● **EXERCÍCIOS**:
• 1. Segundo o trecho sobre as doulas do fim da vida, quanto tempo dura o curso de formação do amorTser?
• 2. Prossiga, por favor, com o trecho sobre as doulas do fim da vida a partir da sua última frase.

● **TRECHO SELECIONADO**:
# # #
Educação para a morte

As doulas do fim da vida se veem, sobretudo, como educadoras sobre a morte.

Parte do seu trabalho é justamente promover eventos para popularizar esses conhecimentos — os Death Cafes (Café da Morte, numa tradução livre) viraram um verdadeiro fenômeno em países europeus, por exemplo.

“Nosso papel é tanto junto ao público quanto aos profissionais da saúde, normalizando o que chamamos de ‘morte ordinária’ ao reconhecer que, sim, ela faz parte da vida — é algo que sabemos que vai acontecer. Por isso, devemos nos preparar para planejar e conversar sobre ela”, diz Emma.

Treinamento

De país para país, os cursos formativos de doulas do fim da vida variam muito em duração. Pioneiro no Brasil, o amorTser — do qual Tatiana é uma das fundadoras — dura cerca de seis meses, entre aulas teóricas e estágio. No Reino Unido, o curso do Living Well Dying Well — um dos provedores mais conhecidos na área —, pode levar mais de dois anos para ser concluído, de acordo com Emma.

Em busca de maior profissionalização e reconhecimento, observa-se na América Latina um movimento de organização das doulas em associações. Em abril, por exemplo, ocorreu um encontro no Chile que reuniu doulas de diversos países. Entre os temas discutidos estava a criação de um currículo mínimo para os cursos de formação. Tatiana destaca ainda outro esforço importante: pesquisar cientificamente para embasar a prática.

Do Reino Unido, onde esse ofício já está mais estabelecido e reconhecido — a associação que ela dirige tem projetos financiados pelo NHS, o serviço público de saúde britânico —, Emma destaca que o principal cuidado é de que essa profissionalização não se torne excessiva.

Ela aponta, por exemplo, que é fundamental pensar em documentos — assinados pelo paciente ao contratar o trabalho de uma doula — e haver um acompanhamento mais formal dessas profissionais — por lá, cada doula tem uma mentora — que possa ajudar a “segurar as pontas” quando alguns desafios aparecem. “Trabalhamos com famílias em momentos de emoções muito intensas, quando as pessoas podem ficar muito irritadas ou insatisfeitas com o apoio que estamos oferecendo.”

O ponto central, porém, frisa ela, é manter a prática centrada no paciente. “Estamos prestando serviço a uma pessoa, não a uma instituição de saúde.”

Vulnerabilidade

Independentemente da nacionalidade, o que se percebe, ao conversar com as doulas, é que o ponto central do treinamento é o mesmo: tornar-se confortável com suas vulnerabilidades e fazer as pazes com a sua futura morte.
# # #
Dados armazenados
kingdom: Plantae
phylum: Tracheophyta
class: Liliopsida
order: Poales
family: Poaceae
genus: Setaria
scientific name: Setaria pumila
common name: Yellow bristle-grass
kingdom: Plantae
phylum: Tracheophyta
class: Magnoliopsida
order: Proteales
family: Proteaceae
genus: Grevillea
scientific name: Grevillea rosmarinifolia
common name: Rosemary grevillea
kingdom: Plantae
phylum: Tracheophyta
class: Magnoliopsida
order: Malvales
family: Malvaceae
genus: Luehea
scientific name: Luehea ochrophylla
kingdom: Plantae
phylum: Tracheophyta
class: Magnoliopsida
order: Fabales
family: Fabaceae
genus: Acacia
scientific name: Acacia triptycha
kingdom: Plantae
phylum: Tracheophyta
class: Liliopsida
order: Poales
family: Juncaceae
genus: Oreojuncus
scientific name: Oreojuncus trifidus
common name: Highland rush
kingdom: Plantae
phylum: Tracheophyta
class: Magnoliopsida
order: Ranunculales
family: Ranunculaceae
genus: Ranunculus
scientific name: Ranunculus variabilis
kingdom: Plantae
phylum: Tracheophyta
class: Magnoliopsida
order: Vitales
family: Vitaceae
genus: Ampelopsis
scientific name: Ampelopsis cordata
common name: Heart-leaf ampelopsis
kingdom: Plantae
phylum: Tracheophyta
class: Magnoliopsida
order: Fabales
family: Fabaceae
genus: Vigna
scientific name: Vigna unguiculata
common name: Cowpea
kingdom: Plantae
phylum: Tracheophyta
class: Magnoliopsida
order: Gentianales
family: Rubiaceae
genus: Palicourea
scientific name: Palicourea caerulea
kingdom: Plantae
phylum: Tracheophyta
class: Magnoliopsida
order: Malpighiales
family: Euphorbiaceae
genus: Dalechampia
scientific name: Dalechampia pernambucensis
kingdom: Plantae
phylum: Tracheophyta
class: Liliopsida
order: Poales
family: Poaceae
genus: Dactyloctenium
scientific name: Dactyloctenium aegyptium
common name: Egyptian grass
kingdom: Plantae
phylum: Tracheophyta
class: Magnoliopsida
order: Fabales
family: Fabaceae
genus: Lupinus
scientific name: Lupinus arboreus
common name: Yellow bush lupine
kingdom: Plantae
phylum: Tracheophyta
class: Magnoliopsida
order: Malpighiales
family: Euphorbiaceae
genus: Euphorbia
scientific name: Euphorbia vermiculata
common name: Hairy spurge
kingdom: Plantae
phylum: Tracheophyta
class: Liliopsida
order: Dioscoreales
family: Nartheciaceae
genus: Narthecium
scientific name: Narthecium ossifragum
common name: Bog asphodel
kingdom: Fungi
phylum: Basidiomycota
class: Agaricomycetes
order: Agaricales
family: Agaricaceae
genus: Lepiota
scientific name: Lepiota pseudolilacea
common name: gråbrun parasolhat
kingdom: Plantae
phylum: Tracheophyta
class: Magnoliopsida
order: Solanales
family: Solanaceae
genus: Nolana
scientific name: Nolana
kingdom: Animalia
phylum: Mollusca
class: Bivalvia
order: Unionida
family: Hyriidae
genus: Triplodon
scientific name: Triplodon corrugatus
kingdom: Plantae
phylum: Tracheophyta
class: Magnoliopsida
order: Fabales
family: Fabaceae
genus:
# # #
● **RESPOSTAS ABAIXO**:
• 1. Cerca de seis meses, entre aulas teóricas e estágio.

• 2.
Sofia compara a formação ao arquétipo do “curador ferido” criado pelo psiquiatra Carl Jung a partir da lenda de Quíron. Segundo a mitologia grega, esse centauro, conhecido por sua sabedoria e conhecimentos sobre cura, teria sido ferido acidentalmente por uma flecha envenenada do semideus Hércules.

Por ser imortal, não podia morrer, mas tampouco a ferida cicatrizava, vivendo com uma dor constante. Na leitura junguiana, ele, então, transforma-se em um curador que, mesmo sofrendo, faz da própria dor um catalisador de empatia e compaixão.

Há várias maneiras de promover essa conexão. Uma das estratégias usadas por Tatiana se baseia em experiências que ela vivenciou dentro das UTIs.

“Em cenários de hospitais lotados e com equipes reduzidas, já presenciei situações nas quais o paciente ainda conseguia ir ao banheiro com ajuda, mas o profissional dizia algo como: ‘Pode fazer na fralda que depois eu troco’”, lembra ela.

“Isso sempre me incomodou”, continua. Dentro do curso, Tatiana propõe que os alunos vivenciem algo inspirado por essas situações. “A experiência é muito impactante.”

“Só é possível cuidar do outro e, principalmente, se conectar com a vulnerabilidade do outro, se, minimamente, estivermos conectados com a nossa”, afirma.

Vida

As doulas acreditam que cuidar do fim da vida é também cuidar da experiência de viver. “A partir de uma experiência relacionada à morte, você tem a possibilidade de pensar sobre a sua vida e recalcular a rota dela”, avalia Tatiana.

É por isso que a primeira pergunta que faz a quem contrata seus serviços de doula é: “Como você quer conduzir sua vida a partir de agora?”